Gedung Bank Indonesia. (Foto: RMOL/Alifia)
Bank Indonesia (BI) kembali memperketat aturan pembelian Dolar Amerika Serikat (AS) tanpa dokumen dasar transaksi atau underlying sebagai upaya menjaga stabilitas nilai tukar Rupiah di tengah pasar global yang masih berfluktuasi.
Mulai Juni 2026, batas transaksi pembelian dolar tanpa underlying akan dipangkas menjadi 25 ribu Dolar AS dari sebelumnya 50 ribu Dolar AS. Kebijakan ini merupakan lanjutan dari langkah BI yang sebelumnya sudah lebih dulu menurunkan ambang batas dari 100 ribu Dolar AS menjadi 50 ribu Dolar AS melalui PADG Nomor 7 Tahun 2026.
Direktur Departemen Pendalaman Pasar Keuangan BI, Ruth A. Cussoy Intama, mengatakan kebijakan sebelumnya terbukti mampu menekan transaksi pembelian dolar yang tidak memiliki kebutuhan riil.
“Ketika kita turunkan dari 100.000 ke 50.000 efektivitasnya sudah terlihat. Dari sekitar 76 juta-78 juta Dolar AS rata-rata harian, itu berkurang menjadi sekitar 62 juta Dolar AS per hari,” ujar Ruth di Makassar, Sulawesi Selatan dikutip Sabtu, 23 Mei 2026.
BI menilai ruang spekulasi di pasar valas masih perlu dipersempit, terutama ketika sentimen pasar sedang sensitif terhadap gejolak global. Karena itu, batas transaksi kembali dipangkas dengan harapan tren penurunan transaksi non-underlying terus berlanjut.
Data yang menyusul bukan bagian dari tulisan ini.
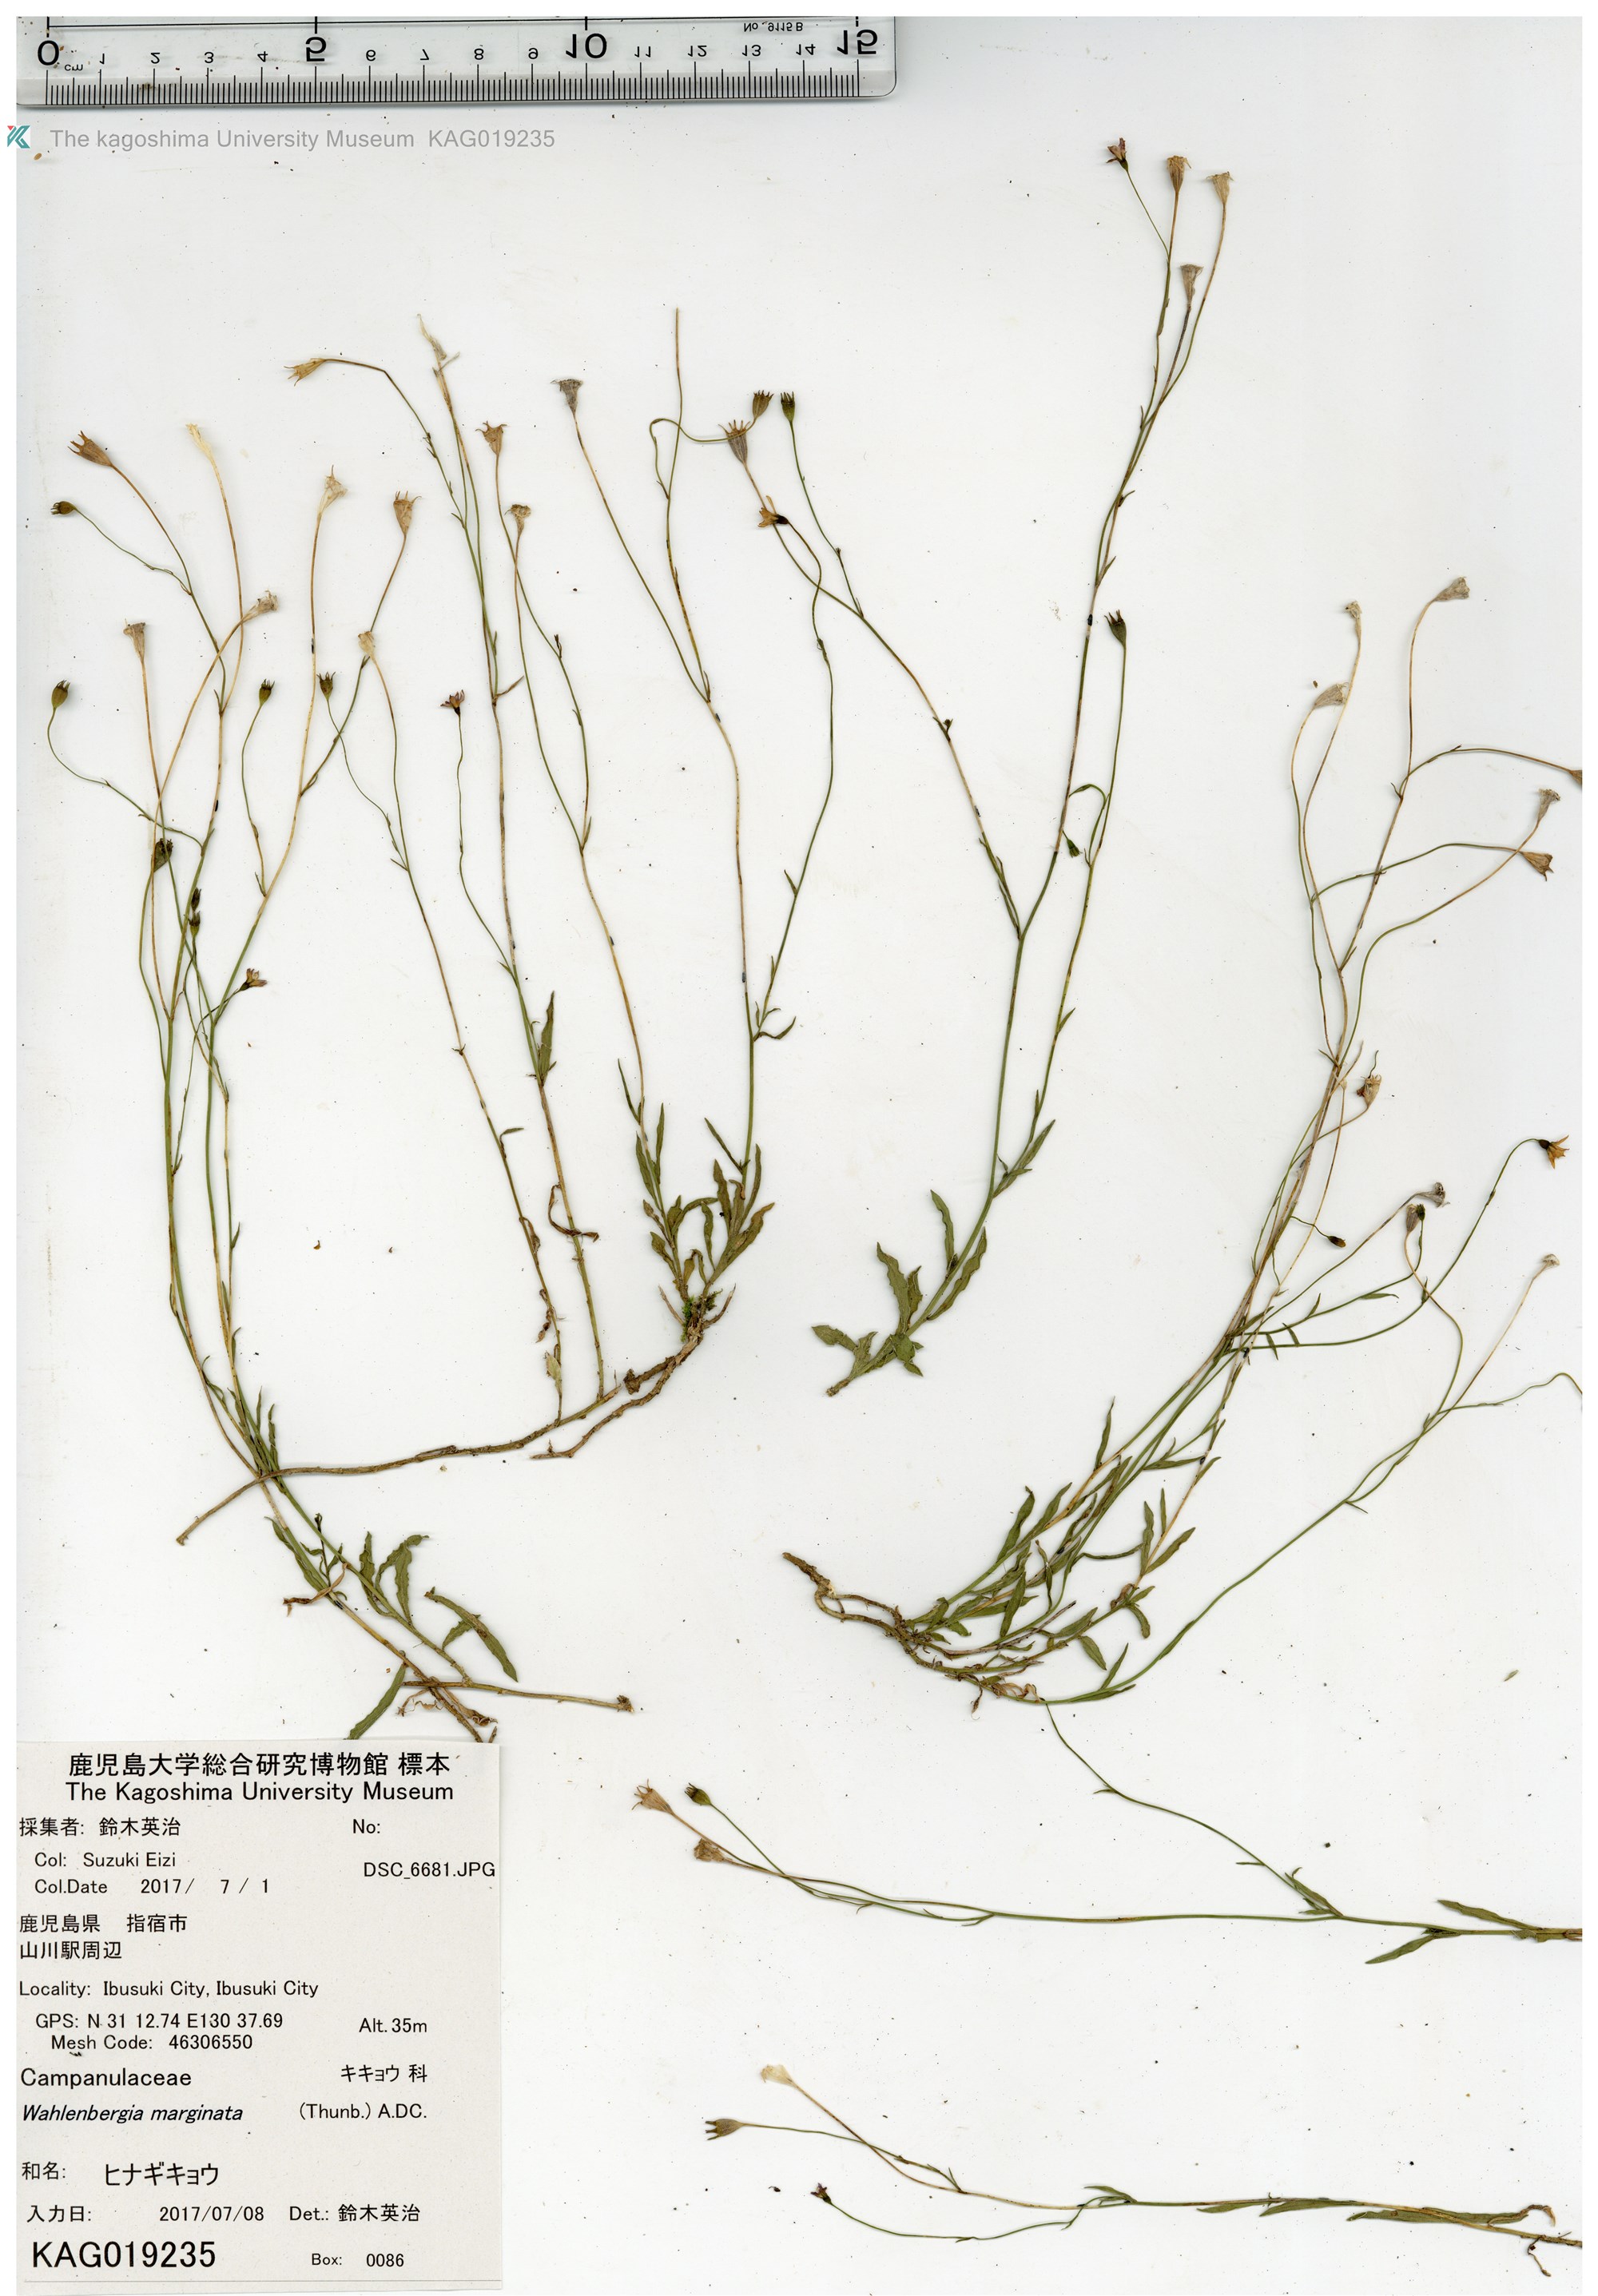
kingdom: Plantae
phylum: Tracheophyta
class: Magnoliopsida
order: Asterales
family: Campanulaceae
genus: Wahlenbergia
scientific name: Wahlenbergia marginata
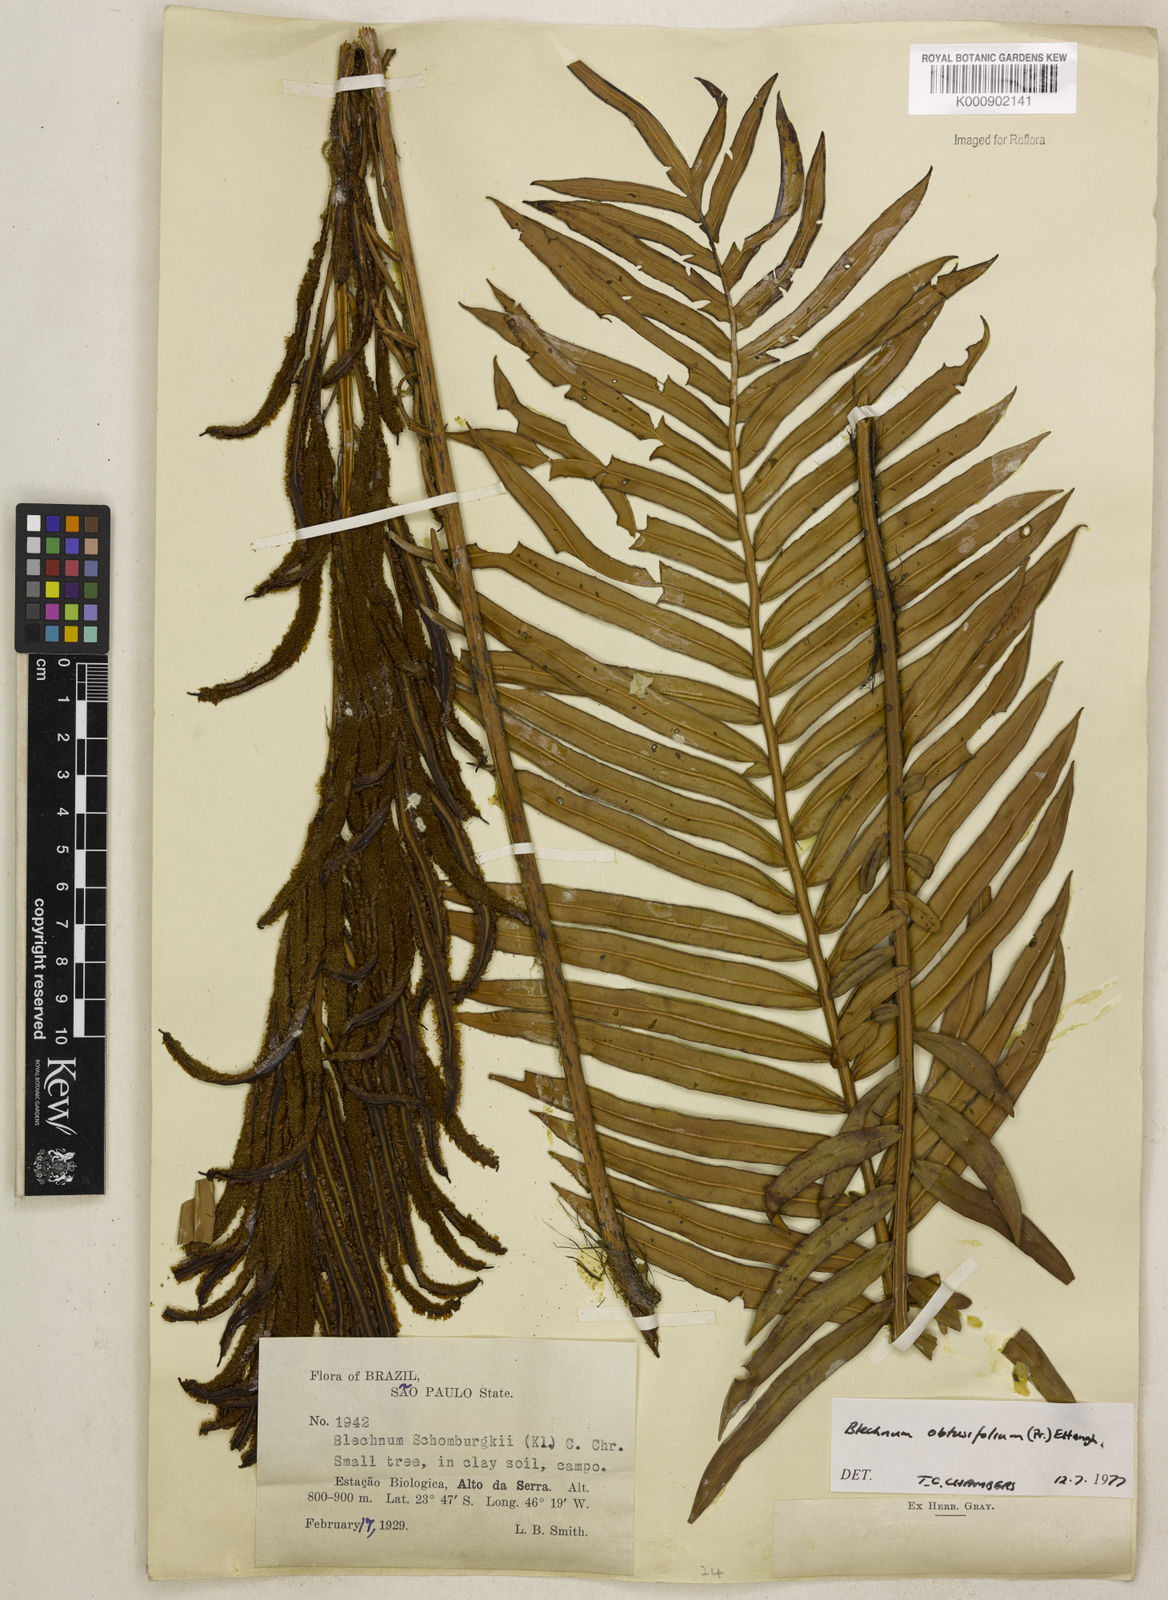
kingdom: Plantae
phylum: Tracheophyta
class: Polypodiopsida
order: Polypodiales
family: Blechnaceae
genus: Lomariocycas
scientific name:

“Kalau dia spekulasi sifatnya di tengah jittery market saat ini, rasanya itu jumlah yang besar. Jadi kita coba turunkan lagi ke 25.000 Dolar AS dengan harapan trennya akan sama, akan mengurangi kebutuhan pembelian Dolar tanpa underlying,” katanya.
Menurut Ruth, BI tidak membatasi masyarakat untuk membeli valuta asing, baik Dolar AS maupun mata uang lainnya. Namun, setiap transaksi diharapkan memiliki dasar kebutuhan yang jelas agar tidak memicu aktivitas spekulatif.
“Sekali lagi message-nya (pesannya) adalah kita tidak membatasi beli valas, mau dolar mau non dolar silakan. Tapi kalau mau beli itu harus ada underlying-nya jadi tidak berupa spekulasi,” jelasnya.
BI mencatat mayoritas transaksi valas domestik sebenarnya sudah berbasis underlying. Oleh sebab itu, pengetatan aturan lebih difokuskan untuk mengurangi transaksi yang berpotensi memengaruhi ekspektasi pasar terhadap rupiah.
“Price dari suatu aset itu kan ekspektasi. Biasanya manusia cenderung exaggerate ketika kondisi seperti sekarang, spekulasinya. Inilah yang kita batasi,” ucap Ruth.
Di sisi lain, BI juga memberikan relaksasi terhadap transaksi yang dianggap dapat mendukung pasokan dolar di pasar. Salah satunya melalui kenaikan batas transaksi swap dari sebelumnya 5 juta menjadi 10 juta Dolar AS per transaksi.
Selain itu, BI membuka fasilitas transaksi non-deliverable forward (NDF) jual rupiah di offshore bagi 14 bank dealer utama. Kebijakan tersebut ditujukan untuk membantu menjaga kestabilan kurs sekaligus menekan selisih harga antara pasar NDF offshore dan pasar spot domestik.
Meski membuka sejumlah relaksasi, BI memastikan pengawasan tetap dilakukan secara ketat dan evaluasi akan dilakukan setiap tiga bulan sekali.
“Sebagai otoritas ini penting, jangan dipakai spekulasi karena kalau spekulasi itu yang suffer (menderita) pasti se-Indonesia,” kata Ruth.